Enfin, s'il est exact que la Banque CIC Nord-Ouest a immédiatement crédité sur le compte de la SARL [W] [O] [D] le montant de 53 chèques que cette même SARL [W] [O] [D] avait tiré sur son compte tenu auprès de la Caisse d'Epargne et de Prévoyance Normandie et qu'elle avait émis à son propre bénéfice, la cour ne saurait considérer qu'en procédant de la sorte, la banque a fautivement octroyé un crédit à la SARL [W] [O] [D] dans ces circonstances étant observé que l'intégralité des sommes inscrites au crédit du compte de la société a été contrepassée par la Banque CIC Nord-Ouest dès que la Caisse d'Epargne et de Prévoyance Normandie a refusé le paiement et étant rappelé que le banquier, auquel un chèque est remis à l'encaissement, s'il ne procède pas à son inscription en compte immédiatement, a l'obligation d'en prévenir son client, faute de quoi il engagerait sa responsabilité, sauf stipulations contractuelles contraires ou circonstances particulières (Cour de cassation, Chambre commerciale, 19 juin 2012, 11-17.061).
La somme de 3 160 346,11 euros au paiement de laquelle la Caisse d'Epargne et de Prévoyance Normandie a été condamnée au profit de la Banque CIC Nord-Ouest n'a pas apuré la dette déclarée à hauteur de 6 994 944,48 euros pesant sur la SARL [W] [O] [D].
Par acte du 31 mars 2014, M. [W] [O] et Mme [M] épouse [W] [O], dénommés « la caution » tout au long de l'écrit, se sont portés cautions solidaire de la SARL [W] [O] [D] au bénéfice de la Banque CIC Nord-Ouest à hauteur de
250 000 euros « incluant principal, intérêts, pénalités ou intérêts de retard » pour une durée de 5 ans.

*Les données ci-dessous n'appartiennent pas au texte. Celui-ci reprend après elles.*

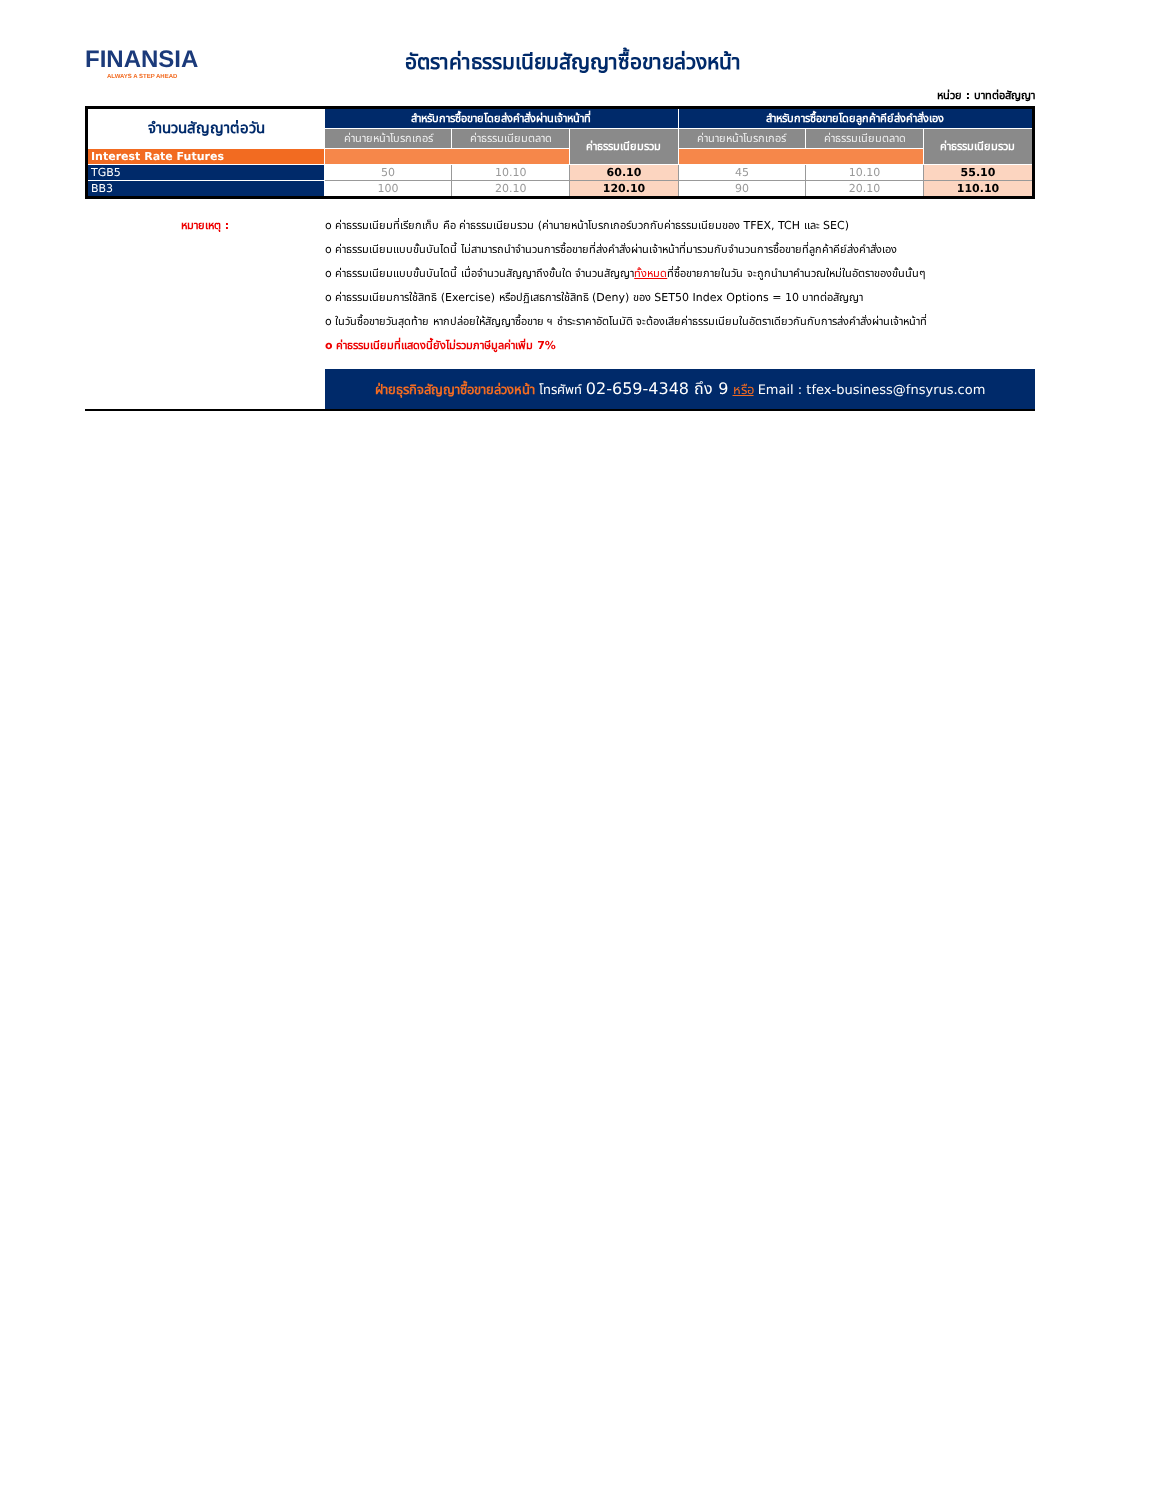FINANSIA
ALWAYS A STEP AHEAD
อัตราค่าธรรมเนียมสัญญาซื้อขายล่วงหน้า
หน่วย : บาทต่อสัญญา
| จำนวนสัญญาต่อวัน | สำหรับการซื้อขายโดยส่งคำสั่งผ่านเจ้าหน้าที่ | | | สำหรับการซื้อขายโดยลูกค้าคีย์ส่งคำสั่งเอง | | |
| --- | --- | --- | --- | --- | --- | --- |
| | ค่านายหน้าโบรกเกอร์ | ค่าธรรมเนียมตลาด | ค่าธรรมเนียมรวม | ค่านายหน้าโบรกเกอร์ | ค่าธรรมเนียมตลาด | ค่าธรรมเนียมรวม |
| Interest Rate Futures | | | | | | |
| TGB5 | 50 | 10.10 | 60.10 | 45 | 10.10 | 55.10 |
| BB3 | 100 | 20.10 | 120.10 | 90 | 20.10 | 110.10 |
หมายเหตุ : o ค่าธรรมเนียมที่เรียกเก็บ คือ ค่าธรรมเนียมรวม (ค่านายหน้าโบรกเกอร์บวกกับค่าธรรมเนียมของ TFEX, TCH และ SEC)
o ค่าธรรมเนียมแบบขั้นบันไดนี้ ไม่สามารถนำจำนวนการซื้อขายที่ส่งคำสั่งผ่านเจ้าหน้าที่มารวมกับจำนวนการซื้อขายที่ลูกค้าคีย์ส่งคำสั่งเอง
o ค่าธรรมเนียมแบบขั้นบันไดนี้ เมื่อจำนวนสัญญาถึงขั้นใด จำนวนสัญญาทั้งหมดที่ซื้อขายภายในวัน จะถูกนำมาคำนวณใหม่ในอัตราของขั้นนั้นๆ
o ค่าธรรมเนียมการใช้สิทธิ (Exercise) หรือปฏิเสธการใช้สิทธิ (Deny) ของ SET50 Index Options = 10 บาทต่อสัญญา
o ในวันซื้อขายวันสุดท้าย หากปล่อยให้สัญญาซื้อขาย ฯ ชำระราคาอัตโนมัติ จะต้องเสียค่าธรรมเนียมในอัตราเดียวกันกับการส่งคำสั่งผ่านเจ้าหน้าที่
o ค่าธรรมเนียมที่แสดงนี้ยังไม่รวมภาษีมูลค่าเพิ่ม 7%
ฝ่ายธุรกิจสัญญาซื้อขายล่วงหน้า โทรศัพท์ 02-659-4348 ถึง 9 หรือ Email : tfex-business@fnsyrus.com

Tout au long de l'acte dactylographié, M. [W] [O] et Mme [M] épouse [W] [O] sont mentionnés comme étant « la caution, même en cas de pluralité de cautions » et il est également stipulé que « la caution » s'engage à l'égard de la banque à payer à la Banque CIC Nord-Ouest un maximum de 250 000 euros en cas de défaillance de la SARL [W] [O] [D] dans les 5 ans. Par cette rédaction de l'acte de cautionnement, la Banque CIC Nord-Ouest a entendu obtenir la garantie solidaire de M. [W] [O] et Mme [M] épouse [W] [O] au paiement d'une somme unique de 250 000 euros en cas de défaillance du débiteur principal. Le fait que les mentions manuscrites portées par M.